Dating: The Final Frontier

This Bizarre Dating App Is More Depressing Video Game Than Matchmaker

Floret lets you rank hot teens in your area and send them video messages. Yikes.

Floret_Logo

Usually, dating sites and apps try to convince singles that their service is more likely to land you an in-person date than the competition. Tinder gives you a ton of options fast. OkCupid gives you the best match. HowAboutWe makes the first date the absolute priority.

Not Floret. Floret doesn’t care in the least about real dates. Instead, Floret is a “dating” app that makes quickly matches you up young singles so that you can just keep chatting with them on your phone and sending them little videos. In order to find your matches, it oddly uses an antiquated logic problem to pit you against other potential matches.

“There are plenty of dating services focused on in person dating,” Floret CEO Milad Moh told Betabeat. “What we’re focused on is online romance.”

By online romance, Mr. Moh means a relationship — fling, tryst, whatever — that occurs entirely through digital communication. His bet is that many people aren’t interested in meeting someone in person, or even reaching that moment any online dater knows well: that moment when you go off-app, and propose to move from messages to texts.

But Mr. Moh rejects the idea that online romance is meaningless.

“It depends on what you define as meaningless,” Mr. Moh said. “You can have a very rich experience just online.”

When you start Floret, the app imports your Facebook photos and makes a small profile for you using, strangely, your work history. Then, it puts you in a 90 second lightning-round game with three other same-sex competitors. You then look at four potential matches and rank them, and Floret applies a logical game from the early 1960s called the Stable Marriage Problem decide who gets matched with who.

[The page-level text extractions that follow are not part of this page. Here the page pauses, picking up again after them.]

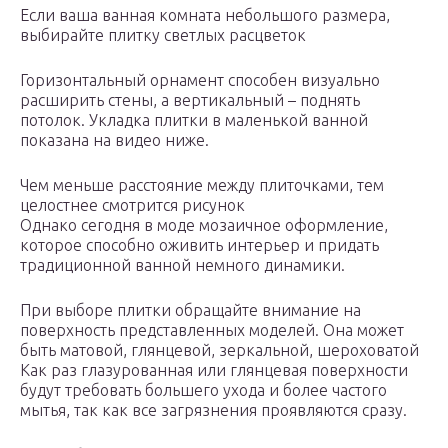
Если ваша ванная комната небольшого размера,
выбирайте плитку светлых расцветок
Горизонтальный орнамент способен визуально
расширить стены, а вертикальный – поднять
потолок. Укладка плитки в маленькой ванной
показана на видео ниже.
Чем меньше расстояние между плиточками, тем
целостнее смотрится рисунок
Однако сегодня в моде мозаичное оформление,
которое способно оживить интерьер и придать
традиционной ванной немного динамики.
При выборе плитки обращайте внимание на
поверхность представленных моделей. Она может
быть матовой, глянцевой, зеркальной, шероховатой
Как раз глазурованная или глянцевая поверхности
будут требовать большего ухода и более частого
мытья, так как все загрязнения проявляются сразу.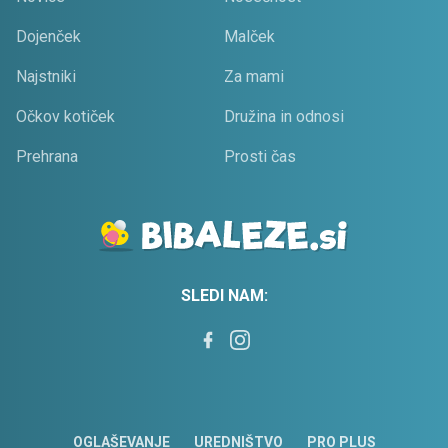
Dojenček
Malček
Najstniki
Za mami
Očkov kotiček
Družina in odnosi
Prehrana
Prosti čas
SLEDI NAM:
OGLAŠEVANJE
UREDNIŠTVO
PRO PLUS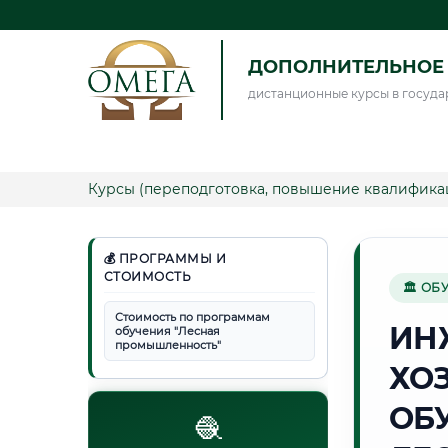
ДОПОЛНИТЕЛЬНОЕ 
дистанционные курсы в госуда
Курсы (переподготовка, повышение квалифика
💰 ПРОГРАММЫ И
СТОИМОСТЬ
🏛 ОБ
Стоимость по программам
ИН
обучения "Лесная
промышленность"
ХО
ОБ
🧶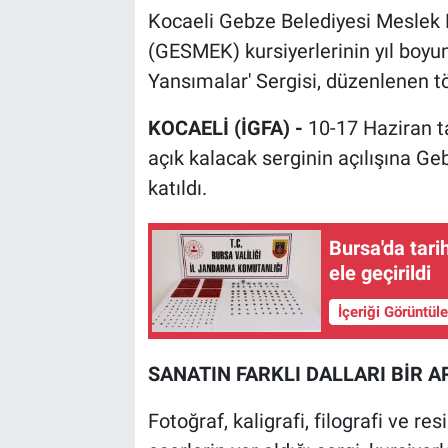
Kocaeli Gebze Belediyesi Meslek 
(GESMEK) kursiyerlerinin yıl boyu
Yansımalar' Sergisi, düzenlenen tö
KOCAELİ (İGFA) -
10-17 Haziran t
açık kalacak serginin açılışına G
katıldı.
Bursa'da tari
ele geçirildi
İçeriği Görüntül
SANATIN FARKLI DALLARI BİR 
Fotoğraf, kaligrafi, filografi ve r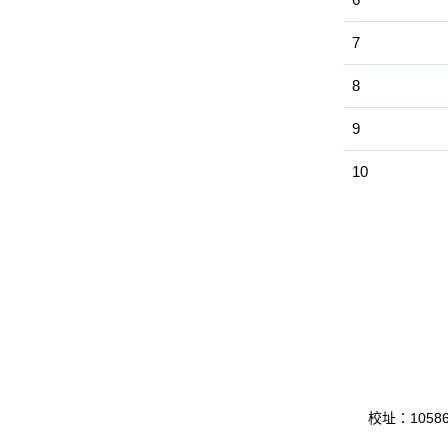
7
8
9
10
校址：10586 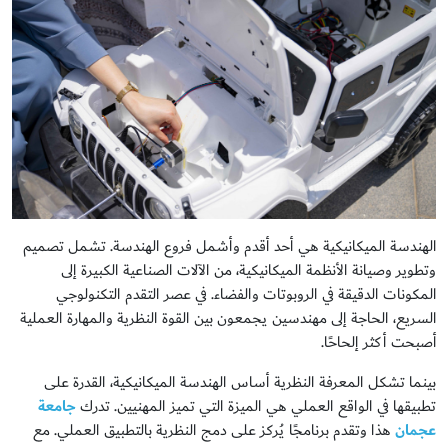
الهندسة الميكانيكية هي أحد أقدم وأشمل فروع الهندسة. تشمل تصميم
وتطوير وصيانة الأنظمة الميكانيكية، من الآلات الصناعية الكبيرة إلى
المكونات الدقيقة في الروبوتات والفضاء. في عصر التقدم التكنولوجي
السريع، الحاجة إلى مهندسين يجمعون بين القوة النظرية والمهارة العملية
أصبحت أكثر إلحاحًا.
بينما تشكل المعرفة النظرية أساس الهندسة الميكانيكية، القدرة على
تطبيقها في الواقع العملي هي الميزة التي تميز المهنيين. تدرك
جامعة
عجمان
هذا وتقدم برنامجًا يُركز على دمج النظرية بالتطبيق العملي. مع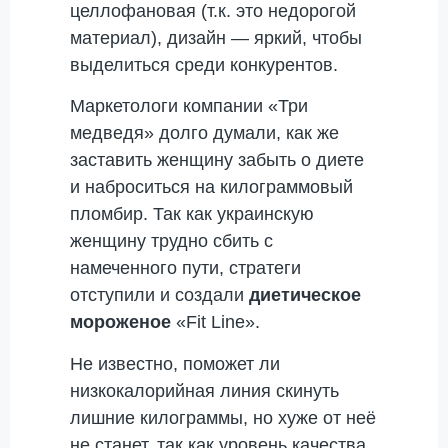
целлофановая (т.к. это недорогой
материал), дизайн — яркий, чтобы
выделиться среди конкурентов.
Маркетологи компании «Три
медведя» долго думали, как же
заставить женщину забыть о диете
и наброситься на килограммовый
пломбир. Так как украинскую
женщину трудно сбить с
намеченного пути, стратеги
отступили и создали
диетическое
мороженое
«Fit Line».
Не известно, поможет ли
низкокалорийная линия скинуть
лишние килограммы, но хуже от неё
не станет, так как уровень качества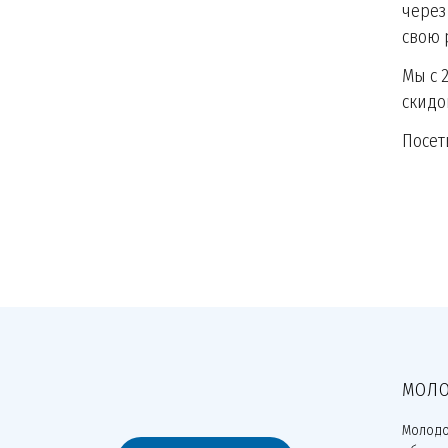
через
свою 
Мы с 
скидо
Посет
МОЛО
Молодо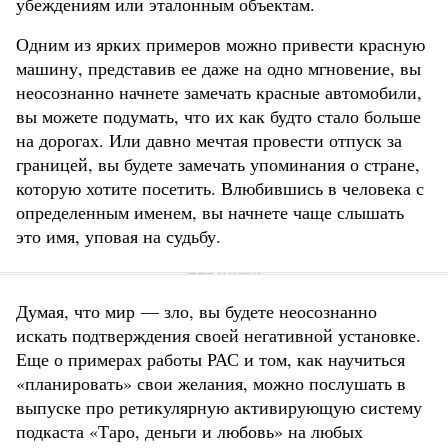
убеждениям или эталонным объектам.
Одним из ярких примеров можно привести красную
машину, представив ее даже на одно мгновение, вы
неосознанно начнете замечать красные автомобили,
вы можете подумать, что их как будто стало больше
на дорогах. Или давно мечтая провести отпуск за
границей, вы будете замечать упоминания о стране,
которую хотите посетить. Влюбившись в человека с
определенным именем, вы начнете чаще слышать
это имя, уповая на судьбу.
Думая, что мир — зло, вы будете неосознанно
искать подтверждения своей негативной установке.
Еще о примерах работы РАС и том, как научиться
«планировать» свои желания, можно послушать в
выпуске про ретикулярную активирующую систему
подкаста «Таро, деньги и любовь» на любых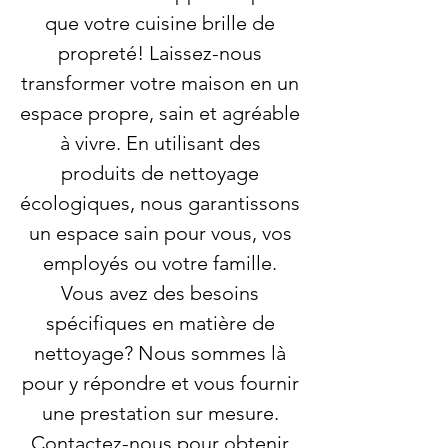
que votre cuisine brille de
propreté! Laissez-nous
transformer votre maison en un
espace propre, sain et agréable
à vivre. En utilisant des
produits de nettoyage
écologiques, nous garantissons
un espace sain pour vous, vos
employés ou votre famille.
Vous avez des besoins
spécifiques en matière de
nettoyage? Nous sommes là
pour y répondre et vous fournir
une prestation sur mesure.
Contactez-nous pour obtenir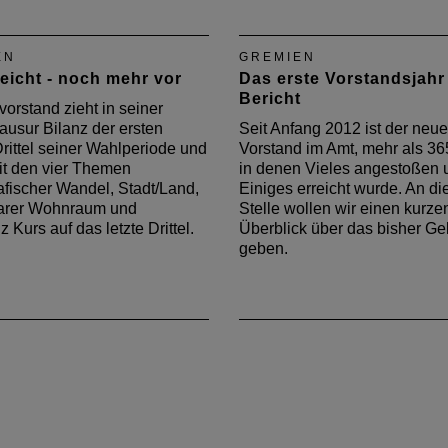
t des Berufsbildes, des
Klausurtagung im März 201
amtlichen Engagement, die
Edesheim einen Arbeitsplan
wart der Ausbildung und
die kommenden Jahre fest.
EN
GREMIEN
chkräftbedarf in den Blick.
Einzelthemen waren zuvor 
reicht - noch mehr vor
Das erste Vorstandsjahr 
Arbeitsgruppen des Vorsta
Bericht
ausgearbeitet worden.
rstand zieht in seiner
ausur Bilanz der ersten
Seit Anfang 2012 ist der neue
rittel seiner Wahlperiode und
Vorstand im Amt, mehr als 36
it den vier Themen
in denen Vieles angestoßen 
fischer Wandel, Stadt/Land,
Einiges erreicht wurde. An di
arer Wohnraum und
Stelle wollen wir einen kurze
z Kurs auf das letzte Drittel.
Überblick über das bisher Gel
geben.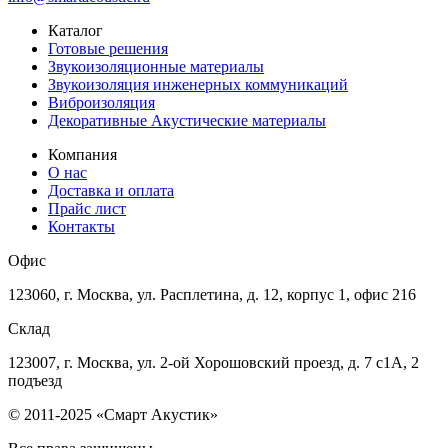
Каталог
Готовые решения
Звукоизоляционные материалы
Звукоизоляция инженерных коммуникаций
Виброизоляция
Декоративные Акустические материалы
Компания
О нас
Доставка и оплата
Прайс лист
Контакты
Офис
123060, г. Москва, ул. Расплетина, д. 12, корпус 1, офис 216
Склад
123007, г. Москва, ул. 2-ой Хорошовский проезд, д. 7 с1А, 2
подъезд
© 2011-2025 «Смарт Акустик»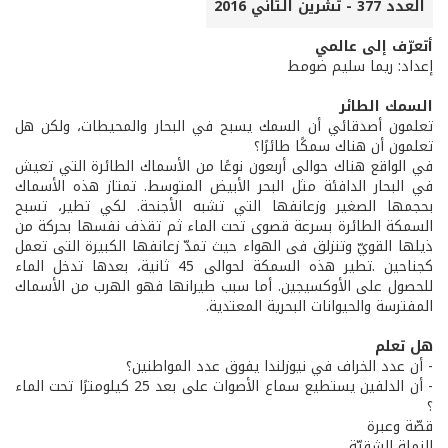
العدد 377 - تشرين الثاني 2016
أتعرّف إلى عالمي
إعداد: ريما سليم ضومط
السمك الطائر
تعلمون أصدقائي أن السمك يسبح في البحار والمحيطات، ولكن هل
تعلمون أن هناك سمكًا طائرًا؟
في الواقع هناك حوالى أربعون نوعًا من الأسماك الطائرة التي تعيش
في البحار الدافئة مثل البحر الأبيض المتوسط. تمتاز هذه الأسماك
بحجمها الصغير وزعانفها التي تشبه الأجنحة. لكي تطير، تسبح
السمكة الطائرة بسرعة قصوى تحت الماء ثم تقذف نفسها بحركة من
ذيلها القويّ وتنزلق فى الهواء حيث تمدّ زعانفها الكبيرة التى تعمل
كجناحين .تطير هذه السمكة لحوالى 45 ثانية، بعدها تدخل الماء
للحصول على الأوكسيجين. أما سبب طيرانها فهو الهرب من الأسماك
المفترسة والحيوانات البحرية المعتدية.
هل تعلم
- أن عدد الخراف في نيوزلندا يفوق عدد المواطنين؟
- أن الدلفين يستطيع سماع الأصوات على بعد 25 كيلومترًا تحت الماء
؟
قصّة وعبرة
النملة الشقيّة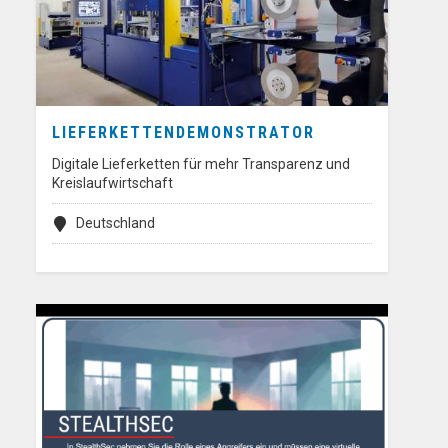
LIEFERKETTENDEMONSTRATOR
Digitale Lieferketten für mehr Transparenz und
Kreislaufwirtschaft
Deutschland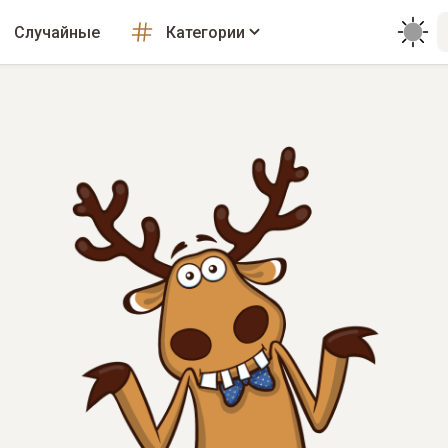
Случайные
Категории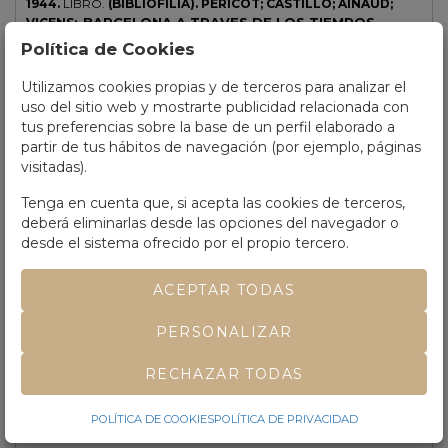
1944.
LIBRO.
(BIBLIOFILIA).
PERICOT; CASTILLO; AINAUD;
BARCELONA A TRAVES DE LOS TIEMPOS.
VICENS:.
Barcelona: Ed. Mercedes, 1944. 4º mayor. 351 p. Ilustr. fotográficas y
Política de Cookies
viñetas de SANZ LAFITA. Papel de hilo. Enc. pleno pergamino rígido
Precio salida
40 €
con escudo orlado de la ciudad en dorado y rojo en el plano anterior,
Utilizamos cookies propias y de terceros para analizar el
nervios, corte superior dorado. Edición limitada a 1000 ejemplares
VENDIDO POR
40 €
uso del sitio web y mostrarte publicidad relacionada con
numerados.
tus preferencias sobre la base de un perfil elaborado a
partir de tus hábitos de navegación (por ejemplo, páginas
visitadas).
Tenga en cuenta que, si acepta las cookies de terceros,
deberá eliminarlas desde las opciones del navegador o
desde el sistema ofrecido por el propio tercero.
ACEPTAR TODAS
PERSONALIZAR
RECHAZAR TODAS
POLÍTICA DE COOKIES
POLÍTICA DE PRIVACIDAD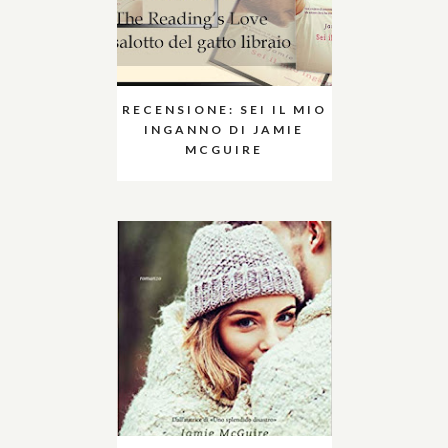
RECENSIONE: SEI IL MIO
INGANNO DI JAMIE
MCGUIRE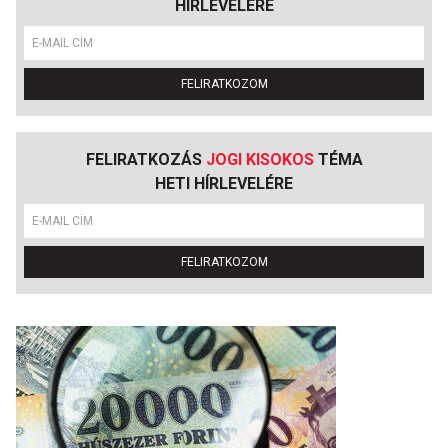
HÍRLEVELÉRE
FELIRATKOZOM
FELIRATKOZÁS
JOGI KISOKOS
TÉMA
HETI HÍRLEVELÉRE
FELIRATKOZOM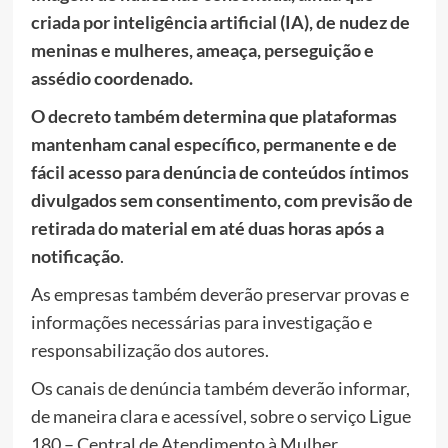
criada por inteligência artificial (IA), de nudez de
meninas e mulheres, ameaça, perseguição e
assédio coordenado.
O decreto também determina que plataformas
mantenham canal específico, permanente e de
fácil acesso para denúncia de conteúdos íntimos
divulgados sem consentimento, com previsão de
retirada do material em até duas horas após a
notificação
.
As empresas também deverão preservar provas e
informações necessárias para investigação e
responsabilização dos autores.
Os canais de denúncia também deverão informar,
de maneira clara e acessível, sobre o serviço Ligue
180 – Central de Atendimento à Mulher.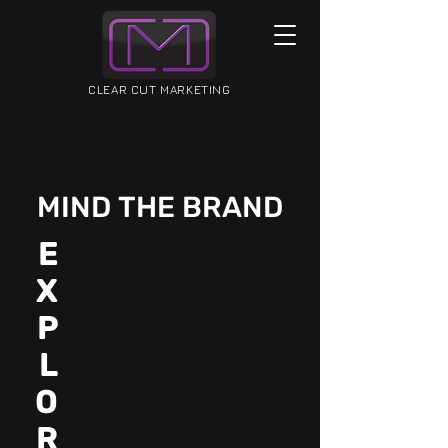
CLEAR CUT MARKETING
MIND
THE BRAND
E
X
P
L
O
R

As explained on Floret’s site, their sorting algorithm goes a little something like this:

“Given n men and n women, where each person has ranked all members of the opposite sex with a unique number between 1 and n in order of preference, marry the men and women together such that there are no two people of opposite sex who would both rather have each other than their current partners.

“If there are no such people, all the marriages are ‘stable’.”

Once you have your match, you can either send them text or dissolving video.

Now, one nice thing about Floret is that it gets you a ton of matches incredibly quickly. Even with apps that have a reputation for being fast and easy (i.e.: Tinder), it can be tough to generate a bunch of matches at first. With Floret, you could play a new game every 90 seconds and rack up a pile of new matches.

Floret is like playing a Darwinian game of 'hot or not' with 4 people at a time. (Image via Floret)

Floret is like playing a Darwinian game of ‘hot or not’ with 4 people at a time. (Image via Floret)

Not that it pays off. In fact, of all of the people I messaged while using the app, exactly none of them replied, leading me to consider two possible conclusions:

  1. The more gamified and casual a dating app is, the less seriously users are willing to want actual connections in favor of playing hot-or-not.
  2. My game is weak (likely).

It probably didn’t help that I’m a little older than Floret’s target age range, which Mr. Moh says is 16-to-22-year-olds.

Another feature that doesn’t make you feel so great is the simple nature of the ranking game. The only thing worse than getting your fourth-ranked match is seeing a perfect match from one game ignore your message, pop up in your next game and match with someone else.

Not that it’s happened to me.

The next step for Mr. Moh is adding, of all things, music and sound effects, which isn’t a feature that I found myself sadly missing in a dating app. Also, the app doesn’t support same-sex matches yet, which Mr. Moh is definitely interested in adding.

To say Floret and its business model are a little strange is an understatement. The matching game is a combination of fun, depressing and unrewarding, and the whole concept of an app that targets young people with digital-only relationships sounds like a glittering lure for catfish-style predators.

Floret launched out of beta a month ago, and the app has made 500,000 matches, though they won’t say how many people are actually using it. Overall difficult to imagine people flocking away from apps that actually put you out on dates where you can eat, drink, wine, dine, flirt and maybe even get laid.

But god, playing the little match game is definitely addictive, if not — dare I say — totally meaningless.